Just gotta keep on keeping on. That’s what he tells himself. Eyes on the road, eyes on the road. You’re carrying 120,000 pounds, nothing can hurt you. Not another car, not a man, not an animal. Nothing at all.
And then on the side of the road there’s another deer. This one is definitely dead, he thinks, as he drives by. He only notices it when it’s a few feet from the car. His eyes are getting tired. It’s intestines are sprawled out all around it. There’s no trace of the once brown fur which is entirely coated in red, as if a child that didn’t know how to draw within the lines scribbled with the world as his canvas. The deer couldn’t have been much more than a year old, Richie thought. He was no expert in deer ages, but this one’s size gave it all away. Those words in the back of his head come back.
Kill me.
2AM now. He’s in the final stretch. Four more hours, and that final hour, from 5-6, is always a joy. Watching the world come to life. Seeing the sun again. But 2-4 is the hardest. No other cars on the road. No other souls awake at this hour. The brightness of the stars are emphasized. Not emphasized by the lack of light, for the lack of light is the same, if not less, than at midnight, but by some cosmic entity. As if there is a reward for being awake at this hour. A reward for robbing yourself of sleep.

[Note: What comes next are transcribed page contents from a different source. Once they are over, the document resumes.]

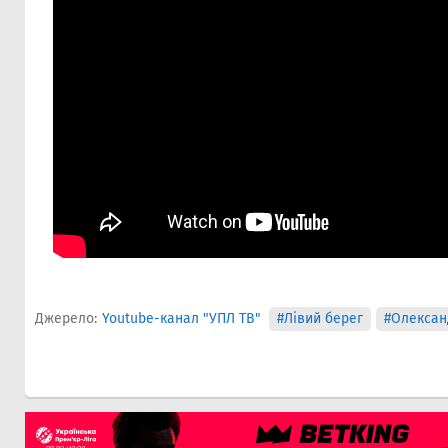
Джерело:
Youtube-канал "УПЛ ТВ"
#Лівий берег
#Олексан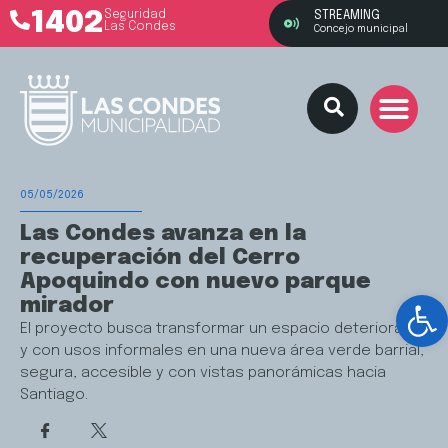
1402
Seguridad
STREAMING
Las Condes
Concejo municipal
05/05/2026
Las Condes avanza en la
recuperación del Cerro
Apoquindo con nuevo parque
Ab
mirador
El proyecto busca transformar un espacio deteriorado
y con usos informales en una nueva área verde barrial,
segura, accesible y con vistas panorámicas hacia
Santiago.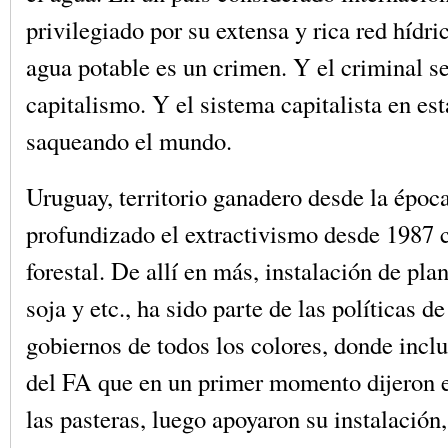
privilegiado por su extensa y rica red hídric
agua potable es un crimen. Y el criminal s
capitalismo. Y el sistema capitalista en est
saqueando el mundo.
Uruguay, territorio ganadero desde la época
profundizado el extractivismo desde 1987 c
forestal. De allí en más, instalación de pla
soja y etc., ha sido parte de las políticas d
gobiernos de todos los colores, donde incl
del FA que en un primer momento dijeron e
las pasteras, luego apoyaron su instalación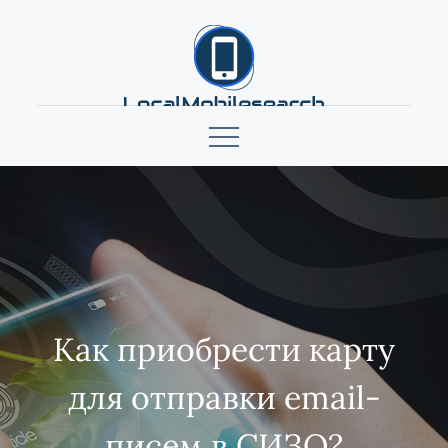
Skip
to
content
localmobilesearch.net
Как приобрести карту
для отправки email-
писем в СИЗО?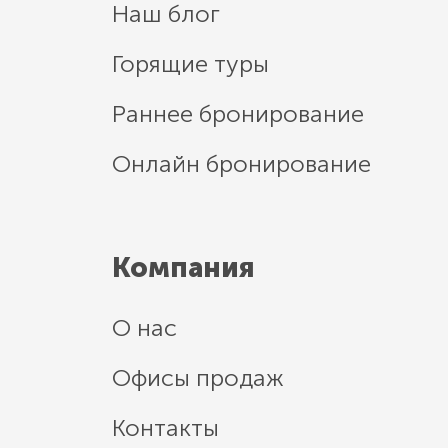
Наш блог
Горящие туры
Раннее бронирование
Онлайн бронирование
Компания
О нас
Офисы продаж
Контакты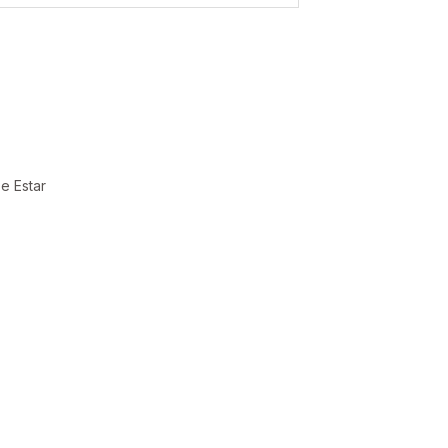
e Estar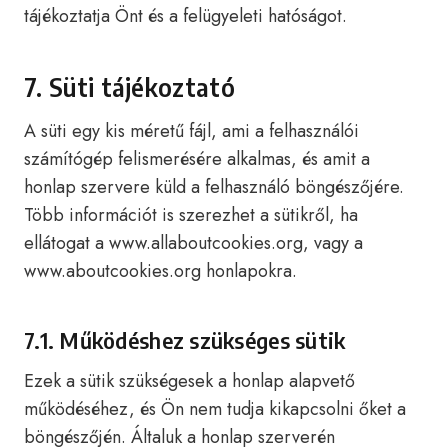
tájékoztatja Önt és a felügyeleti hatóságot.
7. Süti tájékoztató
A süti egy kis méretű fájl, ami a felhasználói
számítógép felismerésére alkalmas, és amit a
honlap szervere küld a felhasználó böngészőjére.
Több információt is szerezhet a sütikről, ha
ellátogat a www.allaboutcookies.org, vagy a
www.aboutcookies.org honlapokra.
7.1. Működéshez szükséges sütik
Ezek a sütik szükségesek a honlap alapvető
működéséhez, és Ön nem tudja kikapcsolni őket a
böngészőjén. Általuk a honlap szerverén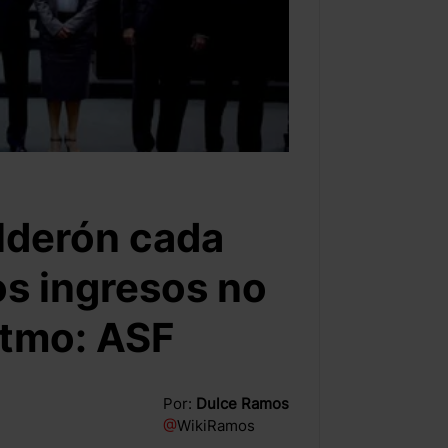
alderón cada
os ingresos no
itmo: ASF
Por:
Dulce Ramos
@
WikiRamos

The rest of Richie’s path goes as follows: stay on this highway for two more hours, then take exit 32, to another highway, and then arrive at destination after twenty minutes on there. He would do anything to get onto a different highway right now, anything to get away from the voice that pervades his mind. The same voice as that of the deer. But if he were to try and take backroads, or a different highway, this two hour drive would turn into a six hour drive, and that’s not allowed for truckers. Stick to the road.
So he sticks to the road. Time ticking down. He sees a truck crashed on the either side of the highway now, and decides to turn around. With no other cars on the road, he might be the first to call it in. Deciding to turn around, he looks for the nearest speed trap, but has to go down the road for a minute before he finds one. Barely fitting through, he speeds up now.
The dark black of the night starts to turn to that lighter purple, and Richie thinks he can see the sun on the horizon. He needs to get to that truck and help in any way he can. As he stares into a cloud he believes the sun to be behind, a deer runs out onto the highway. He slams on the brakes and swerves to the right in order to avoid it, but the truck overturns, crashing to the ground and sliding. Glass shatters and flies through the truck. Richie passes out at some point.
In a hospital room, Riche lays on a bed in a coma. The nurse grabs the collection bag connected to the catheter, dumps the water, and changes it.
“Krrrr. Mmmmm. Krrrr. Mmmmm.”
She thinks she hears some mumbling coming from Richie, and walks over, but when she gets closer, he doesn’t make a sound. The nurse leaves the room, and Richie is alone, on the road. His shift begins again. He hopes to reach the sunlight.